A short while ago, I had the opportunity to speak with Kord Campbell of Loggly (see Are log files the beginning of Big Data? to read that article). Ali Basiri, software engineer at PagerDuty spent a few moments answering my typical customer profile questions. His answers follow:
Please introduce yourself and your organization
My name is Ali Basiri, Software Engineer at PagerDuty. PagerDuty is a SaaS-based alerting and on-call management system for IT sysadmins and developers. PagerDuty collects alerts from all of a company's IT monitoring tools and alerts the on-duty engineer if there's a problem. Alerts are dispatched via automated phone call, SMS, or email. PagerDuty also schedules on-call duty for your teams and ensures no failures ever go unnoticed by automatically escalating unanswered alerts to another team member.

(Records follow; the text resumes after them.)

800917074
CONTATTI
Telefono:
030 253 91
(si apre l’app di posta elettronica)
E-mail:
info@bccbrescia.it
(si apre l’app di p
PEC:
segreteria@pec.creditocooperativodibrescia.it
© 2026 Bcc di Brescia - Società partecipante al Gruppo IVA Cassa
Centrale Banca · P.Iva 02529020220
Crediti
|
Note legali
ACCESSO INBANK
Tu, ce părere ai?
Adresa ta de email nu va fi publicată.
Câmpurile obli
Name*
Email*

What are you doing that requires a product like this?
At PagerDuty we manage many servers to provide a reliable service to our customers. It is extremely difficult to look through all the logs from all the servers, specially in chronological order. This is why we need Loggly – it does all the hard work for us.
What products did you consider before you made a decision?

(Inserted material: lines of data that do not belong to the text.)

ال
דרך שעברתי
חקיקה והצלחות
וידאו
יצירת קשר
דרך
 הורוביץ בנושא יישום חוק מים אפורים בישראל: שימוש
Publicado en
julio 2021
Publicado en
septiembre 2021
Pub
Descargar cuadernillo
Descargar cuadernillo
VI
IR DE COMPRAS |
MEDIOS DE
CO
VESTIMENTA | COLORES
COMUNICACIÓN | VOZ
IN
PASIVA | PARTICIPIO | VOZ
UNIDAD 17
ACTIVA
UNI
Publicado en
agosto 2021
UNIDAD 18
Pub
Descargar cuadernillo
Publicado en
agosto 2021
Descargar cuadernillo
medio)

We looked at Splunk and rsyslogd as potential solutions. Both of which required hosting, managing, and scaling our own servers without providing all the features we needed. It turns out that with Loggly we're able to get a higher quality of service and an overall lower cost.

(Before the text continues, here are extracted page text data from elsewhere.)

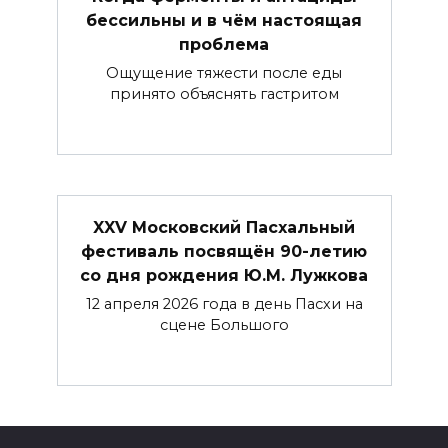
бессильны и в чём настоящая
проблема
Ощущение тяжести после еды
принято объяснять гастритом
XXV Московский Пасхальный
фестиваль посвящён 90-летию
со дня рождения Ю.М. Лужкова
12 апреля 2026 года в день Пасхи на
сцене Большого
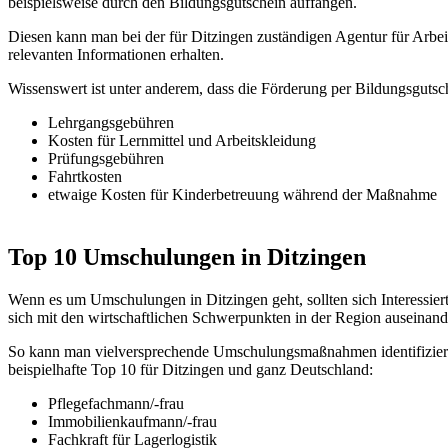
beispielsweise durch den Bildungsgutschein auffangen.
Diesen kann man bei der für Ditzingen zuständigen Agentur für Arbe
relevanten Informationen erhalten.
Wissenswert ist unter anderem, dass die Förderung per Bildungsgutsc
Lehrgangsgebühren
Kosten für Lernmittel und Arbeitskleidung
Prüfungsgebühren
Fahrtkosten
etwaige Kosten für Kinderbetreuung während der Maßnahme
Top 10 Umschulungen in Ditzingen
Wenn es um Umschulungen in Ditzingen geht, sollten sich Interessier
sich mit den wirtschaftlichen Schwerpunkten in der Region auseinand
So kann man vielversprechende Umschulungsmaßnahmen identifizieren
beispielhafte Top 10 für Ditzingen und ganz Deutschland:
Pflegefachmann/-frau
Immobilienkaufmann/-frau
Fachkraft für Lagerlogistik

Why did you select this one?
Loggly is extremely easy to setup, has a hacker friendly interface, provides us with real-time indexing of our logs, we can search the logs from anywhere, we don't have to deal with the maintenance costs associated with running an in house solution, and most importantly it has pretty graphs. Every time I use its text or graph search I continue to be amazed by how responsive it is.
What tangible benefits have you gotten through the use of this product?
Since we've setup Loggly, we're now able to quickly identify the cause of problems and bugs. We also setup Loggly alerts to be notified of specific scenarios that might occur in our app. Before we had Loggly, we had a script that downloaded a day's worth of logs onto a local dev machine and trudged through them. There are a couple of problems with that – first, the aggregate of logs are not in order, even though the logs from each server is in order. Second, its a time consuming process. With Loggly, the logs are now our first point of reference when we encounter problems or bugs. We've also been much quicker to respond to customer inquiries that require looking at the logs.
What advise would you offer others?
Setup a centralized logging solution early on in your product. It will save a lot of headaches later on and help you get to the root cause of bugs much quicker.
Thanks, Ali, for taking the time to answer my questions.